• Tasks to carry out:
1. According to the text on elastic, what name is given to the lengthwise threads on a loom?
2. Summarize the text on elastic in two sentences.
3. Reproduce the part of the text on elastic from "Today, automated looms" to "modern success story.".

• Source text:
How Elastic Works

Elastic is so ubiquitous today that we barely give it a second thought. Like paper clips and zippers, we simply expect it to work without ever wondering what it is, how it's made or what people did before it existed. Take the elastic waistband. In fact, fetch a pair of underwear (preferably clean) from your bedroom and give them a good once-over. You'll notice the familiar stretch of the band followed by the satisfying springing action as it returns to its original shape. It's like a rubber band, but not. When you put your hands on a rubber band, you touch, well, raw rubber. When you do the same with an elastic waistband, you touch fabric.

Believe it or not, the briefs and boxers so common today, equipped with elastic waistbands, weren't invented until the 1930s and 1940s. Before then, people had to find others mechanisms to hold their undergarments in place.

What took so long? Some of it was a sort of fashion inertia -- if it ain't broke, don't fix it -- but some of it was industrial necessity. Textile manufacturers either had to adapt their operations to produce elastic or find partners that could supply it economically. Either way, making elastic looked no different than making other woven fabrics. It required a loom, which was a machine that allowed lengthwise threads known as the warp to be interlaced with widthwise threads known as the weft. In normal woven fabric, those threads would consist of yarn derived from natural fibers, such as cotton or wool. But in elastic, strands of yarn were laced together with strands of natural or synthetic rubber.

Today, automated looms handle the weaving process, though the results are the same: a stretchy fabric that can be incorporated into an array of garments. So far, we've focused on the elastic waistbands found in boxers and briefs because they make a convenient example. But elastic finds its way into everything from bras and belts to suspenders and flex-waist trousers. Even the ever-handy shock cord, or bungee, begins its life in a textile manufacturing plant.

Cut into any of these stretchable items, and you'll find one common element: fine rubber threads or thick rubber bands just like the ones you use in your office or kitchen. Interestingly, rubber bands are not ancient inventions. Like the waistbands that contain them, rubber bands are a snappy, modern success story.

• Collected data:
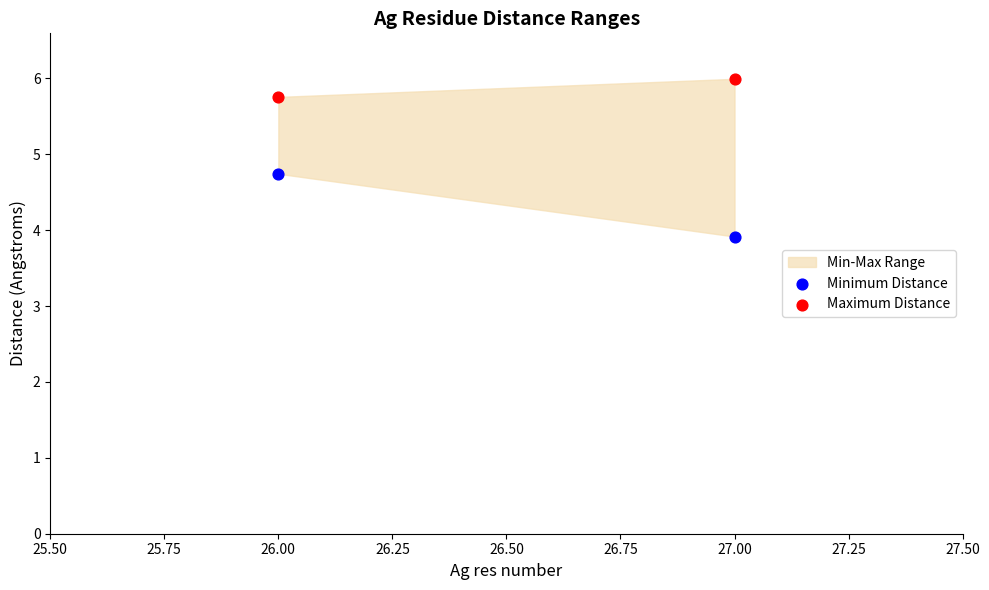

Across all data points, what is the average Y value?

5.1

• Answers to each task:
1. The warp.

2. Elastic is woven on a loom like other fabrics, except that strands of yarn are laced together with strands of natural or synthetic rubber. It is used in everything from waistbands, bras and belts to suspenders, flex-waist trousers and bungee cords, yet elastic-waisted briefs and boxers were not invented until the 1930s and 1940s.

3.
Today, automated looms handle the weaving process, though the results are the same: a stretchy fabric that can be incorporated into an array of garments. So far, we've focused on the elastic waistbands found in boxers and briefs because they make a convenient example. But elastic finds its way into everything from bras and belts to suspenders and flex-waist trousers. Even the ever-handy shock cord, or bungee, begins its life in a textile manufacturing plant.

Cut into any of these stretchable items, and you'll find one common element: fine rubber threads or thick rubber bands just like the ones you use in your office or kitchen. Interestingly, rubber bands are not ancient inventions. Like the waistbands that contain them, rubber bands are a snappy, modern success story.